18.2 The Consultant is not a law firm and is not regulated by the Solicitors Regulation Authority (SRA) or any other legal, tax, or finance advisory regulatory body. The Client acknowledges and agrees that the Consultant’s services do not constitute legal advice, financial advice, tax advice, or any other form of professional services regulated by law.

18.3 Any advice or information provided by the Consultant in the course of the business consultancy services should not be construed as legal or tax advice. The Client is advised to seek independent legal, financial, or tax advice from a qualified professional if such advice is needed.

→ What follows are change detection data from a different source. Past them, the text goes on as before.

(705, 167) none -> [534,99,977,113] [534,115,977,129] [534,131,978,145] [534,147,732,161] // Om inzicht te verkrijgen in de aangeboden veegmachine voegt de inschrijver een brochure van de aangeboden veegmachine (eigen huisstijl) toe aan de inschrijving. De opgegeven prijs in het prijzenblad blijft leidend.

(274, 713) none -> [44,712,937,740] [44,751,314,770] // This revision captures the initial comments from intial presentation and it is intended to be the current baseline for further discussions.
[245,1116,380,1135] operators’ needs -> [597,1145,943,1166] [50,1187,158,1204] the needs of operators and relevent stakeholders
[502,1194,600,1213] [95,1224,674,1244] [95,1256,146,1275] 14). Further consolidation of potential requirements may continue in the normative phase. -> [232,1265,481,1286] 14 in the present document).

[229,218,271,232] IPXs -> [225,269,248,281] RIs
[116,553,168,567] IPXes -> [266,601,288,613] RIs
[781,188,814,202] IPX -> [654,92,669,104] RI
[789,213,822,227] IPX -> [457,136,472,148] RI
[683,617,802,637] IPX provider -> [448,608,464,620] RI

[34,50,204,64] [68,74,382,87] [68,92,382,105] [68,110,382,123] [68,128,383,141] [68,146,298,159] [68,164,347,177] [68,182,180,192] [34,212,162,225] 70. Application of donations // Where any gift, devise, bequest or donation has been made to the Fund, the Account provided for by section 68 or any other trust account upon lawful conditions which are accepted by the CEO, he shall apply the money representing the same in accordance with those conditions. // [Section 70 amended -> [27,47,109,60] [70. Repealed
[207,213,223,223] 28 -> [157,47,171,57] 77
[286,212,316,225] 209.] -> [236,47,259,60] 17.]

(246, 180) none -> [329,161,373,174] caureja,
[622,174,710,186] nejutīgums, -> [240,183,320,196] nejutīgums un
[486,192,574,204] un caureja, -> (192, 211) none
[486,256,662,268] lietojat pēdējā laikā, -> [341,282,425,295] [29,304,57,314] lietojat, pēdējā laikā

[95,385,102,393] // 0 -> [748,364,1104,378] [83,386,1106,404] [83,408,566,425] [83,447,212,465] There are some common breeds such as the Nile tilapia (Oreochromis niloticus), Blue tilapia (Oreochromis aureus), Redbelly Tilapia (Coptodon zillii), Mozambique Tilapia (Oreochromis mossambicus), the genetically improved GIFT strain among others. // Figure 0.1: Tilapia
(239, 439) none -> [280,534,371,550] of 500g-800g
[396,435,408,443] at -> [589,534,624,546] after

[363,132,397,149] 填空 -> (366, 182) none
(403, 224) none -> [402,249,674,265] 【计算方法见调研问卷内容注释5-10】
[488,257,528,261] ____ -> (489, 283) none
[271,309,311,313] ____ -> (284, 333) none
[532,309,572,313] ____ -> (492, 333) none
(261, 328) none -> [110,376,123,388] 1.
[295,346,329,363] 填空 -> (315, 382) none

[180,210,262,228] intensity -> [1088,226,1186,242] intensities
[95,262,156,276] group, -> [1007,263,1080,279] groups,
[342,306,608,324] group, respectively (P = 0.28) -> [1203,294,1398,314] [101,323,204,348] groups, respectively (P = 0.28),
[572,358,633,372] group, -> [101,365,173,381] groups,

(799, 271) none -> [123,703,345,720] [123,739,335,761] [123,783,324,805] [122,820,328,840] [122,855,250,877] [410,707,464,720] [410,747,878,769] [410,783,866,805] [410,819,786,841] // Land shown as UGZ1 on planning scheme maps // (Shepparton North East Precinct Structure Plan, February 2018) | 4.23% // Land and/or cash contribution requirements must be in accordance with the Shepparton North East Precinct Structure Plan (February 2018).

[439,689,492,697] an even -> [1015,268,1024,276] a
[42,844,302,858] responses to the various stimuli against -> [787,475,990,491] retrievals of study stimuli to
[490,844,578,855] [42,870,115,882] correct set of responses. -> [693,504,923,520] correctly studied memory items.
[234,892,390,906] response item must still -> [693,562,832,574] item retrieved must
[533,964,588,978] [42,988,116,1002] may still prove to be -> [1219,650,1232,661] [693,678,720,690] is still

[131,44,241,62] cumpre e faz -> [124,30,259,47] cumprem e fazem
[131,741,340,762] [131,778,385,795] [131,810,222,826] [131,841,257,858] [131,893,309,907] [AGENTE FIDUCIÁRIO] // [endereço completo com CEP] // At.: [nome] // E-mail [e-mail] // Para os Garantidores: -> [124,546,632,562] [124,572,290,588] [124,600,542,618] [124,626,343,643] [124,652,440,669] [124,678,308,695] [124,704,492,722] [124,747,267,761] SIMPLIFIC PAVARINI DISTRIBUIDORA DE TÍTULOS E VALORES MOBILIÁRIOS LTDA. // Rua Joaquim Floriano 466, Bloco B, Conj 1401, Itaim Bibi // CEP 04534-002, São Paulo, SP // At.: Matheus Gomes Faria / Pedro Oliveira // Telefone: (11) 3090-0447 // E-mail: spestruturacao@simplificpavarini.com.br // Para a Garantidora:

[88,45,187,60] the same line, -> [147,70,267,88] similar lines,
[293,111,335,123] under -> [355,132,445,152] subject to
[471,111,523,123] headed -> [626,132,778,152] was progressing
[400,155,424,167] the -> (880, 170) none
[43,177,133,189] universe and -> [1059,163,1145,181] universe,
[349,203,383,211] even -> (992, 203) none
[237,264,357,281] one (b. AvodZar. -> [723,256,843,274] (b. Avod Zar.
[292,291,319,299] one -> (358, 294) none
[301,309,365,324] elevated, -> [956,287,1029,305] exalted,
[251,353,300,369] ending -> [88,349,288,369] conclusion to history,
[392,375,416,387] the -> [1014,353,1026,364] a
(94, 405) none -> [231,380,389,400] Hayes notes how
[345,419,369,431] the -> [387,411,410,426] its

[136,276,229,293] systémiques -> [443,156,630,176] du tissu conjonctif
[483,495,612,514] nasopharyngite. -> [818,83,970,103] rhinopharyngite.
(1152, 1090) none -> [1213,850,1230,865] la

18.4 The Consultant’s liability is limited to the scope of business consultancy services provided under this contract and the onboarding correspondence for a specific matter, and the Consultant shall not be liable for any claims, damages, or losses arising out of or in connection with the provision or non-provision of legal, financial, or tax advice.

  1. Entire Agreement

19.1 These GTC (and where applicable, together with any onboarding correspondence between the Consultant and the Client) constitute the entire agreement between the parties and supersede any prior agreement or understanding, whether written or oral, relating to the subject matter of this contract.

19.2 The Client acknowledges that it has not relied on any statement, representation, or warranty not expressly set out in this contract.

  1. Final Provisions

20.1 The contracting parties confirm that they have provided all information in the contract conscientiously and truthfully and undertake to notify each other immediately of any changes.

20.2 Amendments and supplements to the contract and these GTC must be made in writing (typically this will first occur in the onboarding correspondence); this also applies to any waiver of this written form requirement. Oral collateral agreements do not exist.

20.3 Should any provision of onboarding correspondence, the contractual arrangements between the Consultant and the Client, or these GTC be or become invalid or unenforceable, the remaining provisions shall remain unaffected. The invalid or unenforceable provision shall be replaced by a valid and enforceable provision that comes closest to the economic intent of the original provision.

20.4 In the event of any dispute arising from or in connection with this contractual arrangements between the Consultant and the Client that cannot be resolved amicably, the parties agree to first seek resolution through mediation conducted by a mediator registered with a recognized mediation body. If the mediation fails, either party may pursue legal action.

20.5 In the event that a mediation process is initiated but does not result in a settlement, any legal proceedings that follow shall be governed by the laws of England and Wales as stipulated in Clause 14.1. Any costs incurred during the mediation process, including legal fees, shall be recoverable as “pre-litigation costs” in any subsequent court or arbitration proceedings.